Contrary to popular belief, a Mercedes and a standing tee time are not issued with a medical-school diploma. Doctors who want to specialize know they must go through at least three years of residency training. It’s a learning period when interns receive invaluable hands-on experience along with a staggering work schedule–100 hours a week in some cases, with straight shifts of up to 40 hours. And that’s just a physician’s program. An aspiring surgeon can log many more hours.

What does this mean to a wife?
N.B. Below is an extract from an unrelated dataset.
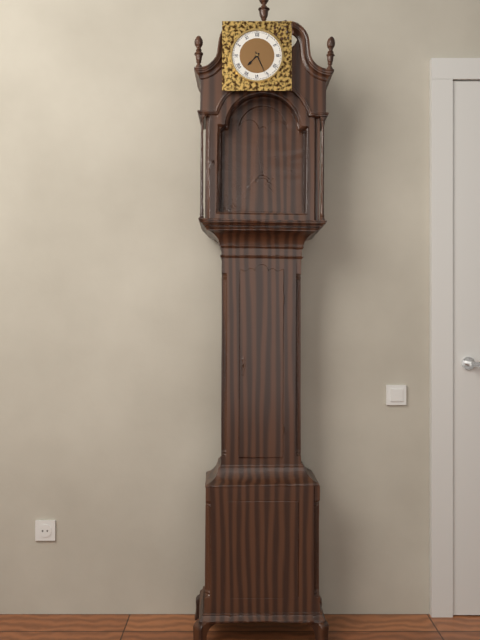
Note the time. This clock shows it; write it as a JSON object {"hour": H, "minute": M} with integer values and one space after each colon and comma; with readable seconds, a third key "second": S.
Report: {"hour": 7, "minute": 26}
It means having a nearly invisible spouse. My new husband has been reduced to a very large lump that occasionally occupies our bed. Before he goes to sleep, I rub his blistered feet and peel the scrubs off his aching body. That’s not to say he doesn’t try to be attentive to me as well; last week he picked up a dozen roses on his crawl home from another stressful all-nighter. By the time I returned from putting them in a vase, he was asleep in the chair.
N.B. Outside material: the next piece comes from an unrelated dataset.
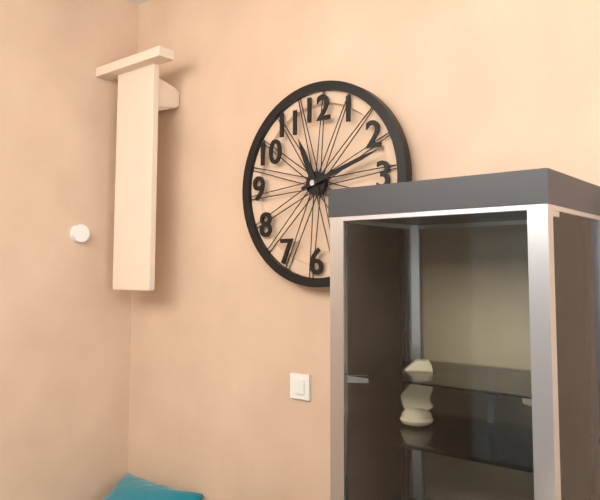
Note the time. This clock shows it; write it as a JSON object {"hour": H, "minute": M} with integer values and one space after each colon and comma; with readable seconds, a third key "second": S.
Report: {"hour": 11, "minute": 12}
When he is awake, he is tired to the bone. His mind is adrift in the myriad details of the previous 24 hours’ work. I often wonder how residents who don’t have spouses for support–both emotional and financial–ever manage.
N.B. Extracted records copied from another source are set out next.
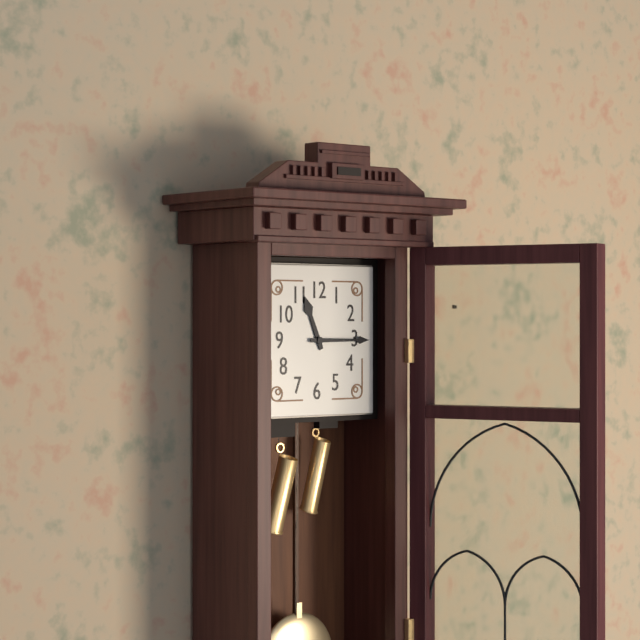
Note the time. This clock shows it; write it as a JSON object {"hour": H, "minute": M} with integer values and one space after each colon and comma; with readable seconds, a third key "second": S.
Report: {"hour": 11, "minute": 15}
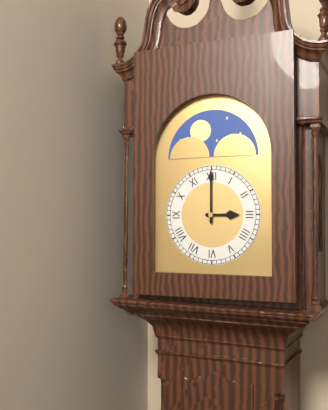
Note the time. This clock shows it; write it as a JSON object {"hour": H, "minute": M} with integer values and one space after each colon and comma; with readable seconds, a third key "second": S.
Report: {"hour": 3, "minute": 0}
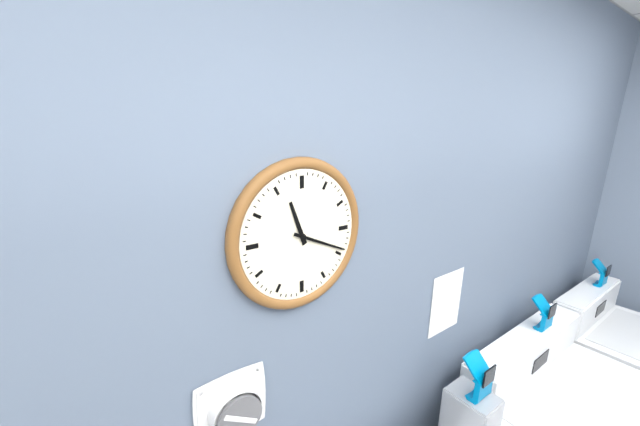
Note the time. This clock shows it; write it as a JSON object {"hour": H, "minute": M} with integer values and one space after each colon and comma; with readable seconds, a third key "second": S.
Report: {"hour": 11, "minute": 19}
When my husband does get a full day off, his body hurts so much that we are limited to activities within a two-block radius of our home. Next Christmas? He’s on call. We remind each other that by staying home we’ll avoid the flight hassles that come with visiting our families. Given his salary constraints (the average resident pulls in about $10 an hour), frankly, it’s not a bad idea.

But physicians are eventually well compensated for their suffering, you might say. Why should we feel sorry for them? Because when they push you feet first through those swinging metal doors, their fatigue becomes your problem and not just that of a concerned wife or husband. Drunken pilots have caused much controversy, but the airline industry doesn’t host keg parties and then send them out in force. Is the orchestrated exhaustion of health-care workers any less of a concern?

My husband, a former foreign correspondent for a major metropolitan newspaper, is accustomed to the rigors of a stressful profession. Despite his unusual fortitude, he is weary. Very weary. And so are the other residents. They’re young, they care and they want to help you get better, but the culture of medicine itself could stand in their way.

Occasionally, my husband and I talk about the rigors of his work, and I begin to understand why that burdened look rarely leaves his face. The other night he came home after inserting his first chest tube, a rather violent procedure. One wrong move and you can puncture a liver or, worse, an aorta. He performed it without complications, but the responsibility of what could have happened plagued him. I just listened. I’m helpless to do anything else.

Hundreds of thousands of doctors and their families have survived this experience before us. I consider it fortunate that my work as a writer covers our bills, but it’s little compensation for watching the person I care about pay such a high price to do what he loves.

Luckily, newlywed bliss continues to sustain us. We’ll go on stealing what-ever time we can–until the pager goes off again.